Submission 63
Dear Hugh,
This week marks 10 years since you passed away. It’s hard to get my head around that. Somethings have changed; the physical pain of losing you has weakened and I am not stopped in my tracks with a pain in my chest, my breath catching in my throat as often; I don’t wake up in tears from dreams where you are alive as much anymore; I don’t stutter anymore when people ask ‘what happened?’; I don’t fear having to tell people rather, I want people to know that you were more than how you died.
I want people to know that you were the funniest, cleverest and warmest person. When you died, the loudest volume of my laughter died too. Having to navigate a world without my big brother, one with the sharpest sense of humour and maddeningly acute arguing skills, has been and still can be, a lonely and tough journey.
But I am not angry at you, or I am but only fleetingly. At your funeral, there were so many people, they had to stand outside and yet, I wonder if you could have known that? So, I think I am angry at the disease that lived in your mind that couldn’t let you see that. I am heartbroken that someone so loved had to feel so much pain. I am thankful that you fought, for such a long time, against it and thought of us and the people you loved, even in your final moments. It was hard, sometimes, to live with you and see you struggle and not know why or how to help and I am sorry that caused frustration and confusion.

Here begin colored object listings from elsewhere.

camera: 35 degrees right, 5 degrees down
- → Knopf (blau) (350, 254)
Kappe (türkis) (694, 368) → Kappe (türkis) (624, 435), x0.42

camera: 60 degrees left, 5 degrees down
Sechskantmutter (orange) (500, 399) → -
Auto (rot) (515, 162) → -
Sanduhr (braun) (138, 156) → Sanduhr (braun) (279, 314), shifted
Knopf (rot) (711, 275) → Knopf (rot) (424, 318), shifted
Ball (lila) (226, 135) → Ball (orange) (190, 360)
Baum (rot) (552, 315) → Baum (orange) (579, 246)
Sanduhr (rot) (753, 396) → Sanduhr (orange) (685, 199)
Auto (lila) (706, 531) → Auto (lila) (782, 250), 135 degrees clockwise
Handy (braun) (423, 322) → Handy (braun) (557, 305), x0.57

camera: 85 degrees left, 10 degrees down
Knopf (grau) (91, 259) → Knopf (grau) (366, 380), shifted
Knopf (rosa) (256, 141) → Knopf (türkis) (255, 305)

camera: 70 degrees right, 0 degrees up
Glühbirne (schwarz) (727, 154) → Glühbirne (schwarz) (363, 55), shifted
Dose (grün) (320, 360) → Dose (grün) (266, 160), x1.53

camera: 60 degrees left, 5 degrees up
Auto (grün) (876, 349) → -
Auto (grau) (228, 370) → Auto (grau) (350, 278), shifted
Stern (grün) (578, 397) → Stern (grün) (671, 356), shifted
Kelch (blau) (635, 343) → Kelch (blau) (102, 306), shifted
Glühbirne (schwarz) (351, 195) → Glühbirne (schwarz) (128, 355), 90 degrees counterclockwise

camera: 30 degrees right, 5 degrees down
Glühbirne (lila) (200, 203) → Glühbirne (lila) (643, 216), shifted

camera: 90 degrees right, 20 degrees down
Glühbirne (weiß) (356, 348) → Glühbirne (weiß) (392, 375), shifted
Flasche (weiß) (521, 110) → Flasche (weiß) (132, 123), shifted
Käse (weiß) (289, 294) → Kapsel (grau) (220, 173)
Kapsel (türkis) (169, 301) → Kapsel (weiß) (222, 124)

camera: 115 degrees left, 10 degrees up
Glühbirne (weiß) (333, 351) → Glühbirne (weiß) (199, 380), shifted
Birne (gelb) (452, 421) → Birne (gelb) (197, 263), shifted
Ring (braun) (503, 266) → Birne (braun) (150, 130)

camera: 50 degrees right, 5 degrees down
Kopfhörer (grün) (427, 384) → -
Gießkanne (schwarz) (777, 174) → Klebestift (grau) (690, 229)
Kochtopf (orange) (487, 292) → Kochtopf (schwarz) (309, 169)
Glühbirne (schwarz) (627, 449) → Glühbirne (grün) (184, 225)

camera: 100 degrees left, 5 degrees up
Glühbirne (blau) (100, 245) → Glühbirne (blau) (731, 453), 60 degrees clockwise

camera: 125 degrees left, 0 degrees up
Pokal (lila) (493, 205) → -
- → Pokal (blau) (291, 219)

It's been ten years and so much has happened and yet at times, it also only feels like yesterday, like time stood still. We remember you always, particularly on your birthday and Christmas and we celebrate you, alongside friends and family. It’s both heart-warming and heartbreaking to see people’s lives change, to welcome new partners you would have chatted to, new children you would have played with and experience loss you would have supported people through. You have stayed fixed in time and are remembered often, in many different ways.
These words can seem like clichés but there are simply not enough to express the complex reality of living in a world without you in it. I suppose what I want you to know is that you are missed, every day, that you are loved, today and always, and I hope you are at peace.